About 20,000 international visitors will plough tens of millions of dollars into the New Zealand economy when they arrive for the 12th British and Irish Lions tour next month.
Ten matches will be held between 3 June and 8 July.
The government and local councils are spending millions to help the seven host cities from Whangarei to Dunedin show off their finest features.
Lions fan Rob Cridland said his trip to New Zealand had special meaning.
"The last time I was in New Zealand was in my year off, 31 years ago. I worked in New Zealand in my gap year before I went to university, so there's a bit of catching up to do," he said.
This time he was bringing his son Alex on his own gap year and hoped to reunite with the Canterbury family he worked for planting trees.
"We're there for 20 nights, we've hired a campervan and we have three test tickets," he said.
NZ Rugby said it was on track to sell 355,000 tickets but had no figures on what the tour would be worth.
Independent consultant Covec said the 2005 tour, which attracted the same numbers, was worth $135 million, including $123m from international visitors.

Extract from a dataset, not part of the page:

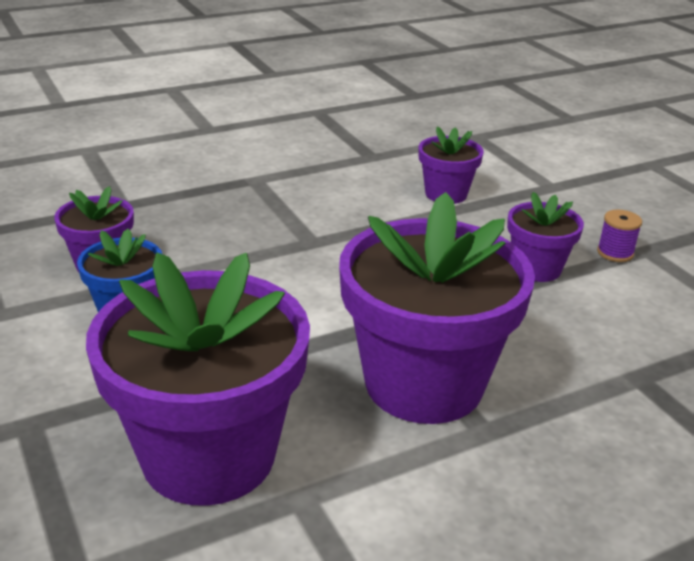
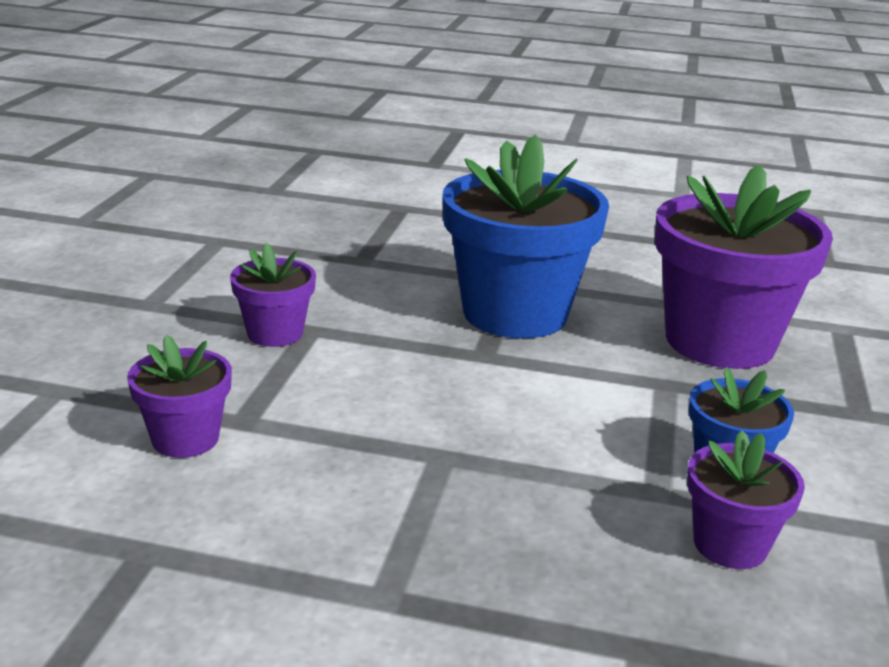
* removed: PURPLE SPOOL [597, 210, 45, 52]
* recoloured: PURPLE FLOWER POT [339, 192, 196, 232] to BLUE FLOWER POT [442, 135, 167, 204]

And Rotorua Top 10 Holiday park owner, Jared Adams, said business would more than triple in the normally quiet month of June.
"We've just come out of one of the busiest seasons that we've ever had.
"We were going to shut the park down for renovations but we've held off on that till just after the Lions tour to make sure we can can cater for them all," Mr Adams said.
Not just here for the rugby
New Zealand Winegrowers head of global marketing Chris Yorke said the visitors come from a market worth $400m in exports.
"They're going to be spending a lot of money on restaurants and hotels and we know that one in four of all tourists who come to New Zealand visit a winery so we want to make sure that we get more than that for this tour. It is very important," he said.
In Auckland, the two sold-out tests and a third match against the Blues, attracting a total of 34,000 international and local visitors, was expected to boost the economy by $26.7m.
After reports of bed prices soaring amid an accommodation crisis, both Alexandra Park and Ellerslie racecourse would be open for campervans for the first time.
Steve Armitage, who heads visitor and external relations for Auckland's tourism and economic development agency, said he was confident everyone would have a bed and that the city's roads and public transport would cope.
"We are far better now than we have been at any other point around transporting people across the city."
Visitors are expected to pump several million dollars into the smaller host cities, and about $20m into Wellington where accommodation is heavily booked as far away as Palmerston North.